[Python-Dev] PEP 318 - generality of list;
restrictions on elements
Aahz
aahz at pythoncraft.com
Wed Mar 10 21:34:32 EST 2004
On Wed, Mar 10, 2004, Fred L. Drake, Jr. wrote:
> On Wednesday 10 March 2004 08:43 pm, Aahz wrote:
>>
>> That's why I said "kind of callable"; from the user's POV, they act like
>> callables because you invoke them with call syntax, just like methods.
>
> My first reaction to this was "Since when??!?"
>
> If the only descriptors you're thinking about are things that return
> callables from the __get__() method, it makes sense that you've made
> this mistake. What needs to be considered though is that not all
> descriptors provide callable results. Remember that "property" is a
> descriptor type; instances of property are not normally callable.
"They" was referring to Greg's mention of classmethods and staticmethods.
Despite the example given of the colormap, it's still not clear to me
what the use case is for a decorator returning an object that doesn't
get used as a callable, particularly when weighed against the
disadvantages.
There's a lot of ambiguity floating around with the advent of properties.

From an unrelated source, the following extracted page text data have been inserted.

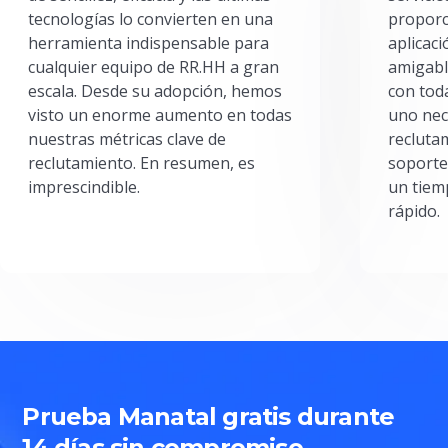
tecnologías lo convierten en una
proporc
herramienta indispensable para
aplicac
cualquier equipo de RR.HH a gran
amigabl
escala. Desde su adopción, hemos
con toda
visto un enorme aumento en todas
uno nec
nuestras métricas clave de
reclutam
reclutamiento. En resumen, es
soporte
imprescindible.
un tiem
rápido.
Prueba Manatal gratis durante
14 días sin compromiso.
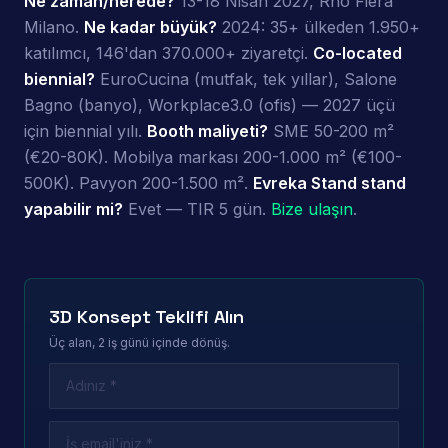
Ne zaman/nerede?
13-18 Nisan 2027, Rho Fiera
Milano.
Ne kadar büyük?
2024: 35+ ülkeden 1.950+
katılımcı, 146'dan 370.000+ ziyaretçi.
Co-located
biennial?
EuroCucina (mutfak, tek yıllar), Salone
Bagno (banyo), Workplace3.0 (ofis) — 2027 üçü
için biennial yılı.
Booth maliyeti?
SME 50-200 m²
(€20-80K). Mobilya markası 200-1.000 m² (€100-
500K). Pavyon 200-1.500 m².
Evreka Stand stand
yapabilir mi?
Evet — TIR 5 gün.
Bize ulaşın
.
3D Konsept Teklifi Alın
Üç alan, 2 iş günü içinde dönüş.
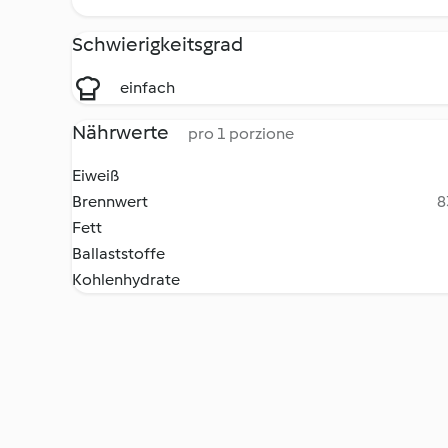
Schwierigkeitsgrad
einfach
Nährwerte
pro 1 porzione
Eiweiß
Brennwert
8
Fett
Ballaststoffe
Kohlenhydrate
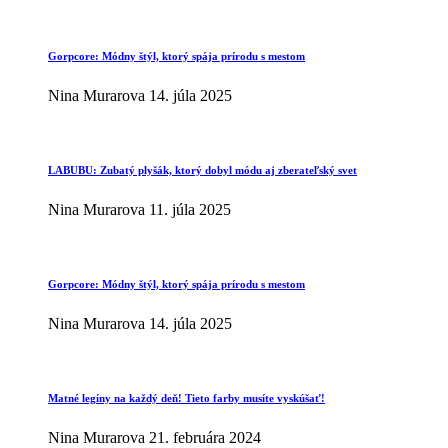
Gorpcore: Módny štýl, ktorý spája prírodu s mestom
Nina Murarova
14. júla 2025
LABUBU: Zubatý plyšák, ktorý dobyl módu aj zberateľský svet
Nina Murarova
11. júla 2025
Gorpcore: Módny štýl, ktorý spája prírodu s mestom
Nina Murarova
14. júla 2025
Matné legíny na každý deň! Tieto farby musíte vyskúšať!
Nina Murarova
21. februára 2024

Although properties don't use call syntax, IMO they certainly have call
semantics because the get or set descriptor gets called by the attribute
machinery under the covers. (I just checked -- it's legal to define a
property that uses string objects in the property() call, but you'll get
a TypeError when you try to access the attribute.) I think that
properties as a specific case are sufficiently useful to warrant the
blurring, but I'd rather not see that blurring generalized through
Python.
--
Aahz (aahz at pythoncraft.com) <*> http://www.pythoncraft.com/
"Do not taunt happy fun for loops. Do not change lists you are looping over."